An MITnews article by Jennifer Chu quotes Sterling Anderson, the Ph.D. student, as saying, “The real innovation is enabling the car to share [control] with you. If you want to drive, it’ll just […] make sure you don’t hit anything.” Anderson has been testing the system in Michigan since last September. He and the research scientist, Karl Iagnemma, and their group presented details of the system recently at the Intelligent Vehicles Symposium in Spain.

As Sebastian Anthony writes for ExtremeTech, the MIT co-pilot identifies obstacles on the road with an on-board camera and a laser rangefinder. The system creates constraints by combining the information about obstacles with various data points, such as the driver’s performance, and the car’s speed, stability, and physical characteristics. The co-pilot remains in the background unless a driver comes close to breaking one of the constraints, which, Anthony notes, “might be as simple as a car in front braking quickly, or as complex as taking a corner too quickly.” At that point, the co-pilot takes command, and gives control back to the driver only when the car is safe.

Anthony compares MIT’s semiautonomous system with autonomous ones, like Google‘s:

This intelligent co-pilot is starkly contrasted with Google’s self-driving cars, which are completely computer-controlled unless you lean forward, put your hands on the wheel, and take over. This is a lot like an airplane’s auto-pilot, where the human pilot only takes over if something goes wrong, or there are adverse conditions that the flight control system can’t handle. The problem with the ‘human backup’ approach is that you’re asking someone who has been leaning back for X hours to suddenly take over the controls, which results in panicky behavior. It recently emerged that the Air France Flight 447 accident was caused by the autopilot disengaging, and then the human pilot making a silly mistake.

In the more than 1,200 trials the MIT team has run of its system, there were few collisions, Chu reports, and most of those occurred when glitches in the vehicle’s camera failed to identify an obstacle. “For the most part,” she writes, “the system has successfully helped drivers avoid collisions.”

Chu spoke with Benjamin Saltsman, manager of intelligent truck vehicle technology and innovation at Eaton Corp., who was not involved with the research. He said the semiautonomous system has several advantages over fully autonomous ones like those developed by Google and Ford, which are “loaded with expensive sensors” and require complex computations to plan out safe routes. MIT’s lighter, simpler system is less costly and closer to potential implementation, he said.

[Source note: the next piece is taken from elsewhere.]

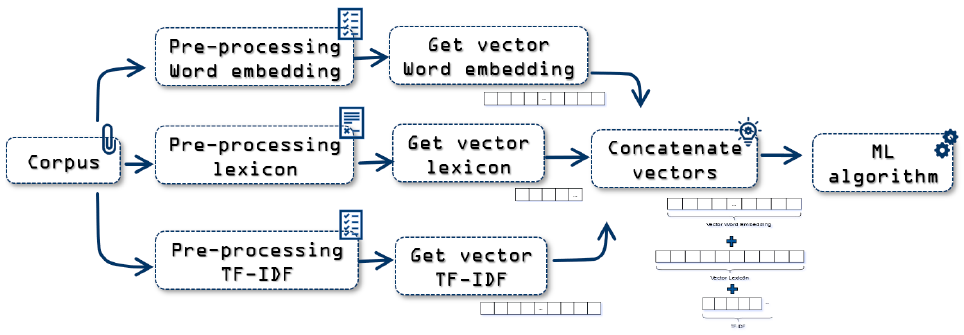
Figure 8. Process approach WE_Lexicon_TF-IDF.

Responding to Chu’s question about what the system would feel like for a driver who did not know it was activated, Sterling Anderson said:

‘You would likely just think you’re a talented driver.’ ‘You’d say, ‘Hey, I pulled this off,’ and you wouldn’t know that the car is changing things behind the scenes to make sure the vehicle remains safe, even if your inputs are not.’

Chu writes that Anderson acknowledges that the semiautonomous system might cause people just learning to drive to think they are better drivers than they actually are, and without negative feedback, they could actually become less skilled and more dependent on assistance over time. Anderson said that on the other hand, expert drivers could feel constrained by the system. He and Iagnemma are looking into ways to tailor the system to different levels of driving experience.

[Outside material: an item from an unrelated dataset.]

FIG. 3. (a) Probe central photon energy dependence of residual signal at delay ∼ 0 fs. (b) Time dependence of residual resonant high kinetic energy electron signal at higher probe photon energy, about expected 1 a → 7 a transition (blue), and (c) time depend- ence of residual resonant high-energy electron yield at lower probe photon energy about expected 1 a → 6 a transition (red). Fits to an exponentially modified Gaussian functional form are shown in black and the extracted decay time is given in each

ExtremeTech‘s Anthony raises the specter of some time in the future when no one will know how to drive. He goes on to say:

‘This isn’t so bad if every car on the road is autonomous, and if steering wheels are removed altogether, but the in between period could be tricky. To this end, the MIT team admits that their co-pilot needs to be tweaked to deliver significant negative feedback so that drivers (especially learners!) don’t get too big for their britches. […]

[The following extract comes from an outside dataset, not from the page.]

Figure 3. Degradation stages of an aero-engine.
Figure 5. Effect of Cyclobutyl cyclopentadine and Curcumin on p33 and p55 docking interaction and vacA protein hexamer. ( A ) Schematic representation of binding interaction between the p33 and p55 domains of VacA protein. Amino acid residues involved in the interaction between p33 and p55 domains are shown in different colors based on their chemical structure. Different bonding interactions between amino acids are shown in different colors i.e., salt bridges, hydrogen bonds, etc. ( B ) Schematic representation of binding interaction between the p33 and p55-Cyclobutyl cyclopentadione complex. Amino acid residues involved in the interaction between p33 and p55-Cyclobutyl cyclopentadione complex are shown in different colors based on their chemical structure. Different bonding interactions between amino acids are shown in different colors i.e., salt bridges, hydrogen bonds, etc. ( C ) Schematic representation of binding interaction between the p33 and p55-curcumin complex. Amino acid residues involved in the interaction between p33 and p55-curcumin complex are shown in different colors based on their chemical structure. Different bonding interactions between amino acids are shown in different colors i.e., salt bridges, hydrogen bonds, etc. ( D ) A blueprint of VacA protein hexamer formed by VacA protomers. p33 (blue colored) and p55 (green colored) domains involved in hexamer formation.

It will be interesting to see how the autonomous vs. semi-autonomous battle pans out. As we’ve covered before, the semi-autonomous solutions that keep your car in-lane or slam the brakes on when a human walks into the road could be a huge boon to road safety. A completely autonomous road system with car-to-car communications would improve safety as well, and reduce fuel consumption and increase the total capacity of roads — but at the expense of losing our ability to drive.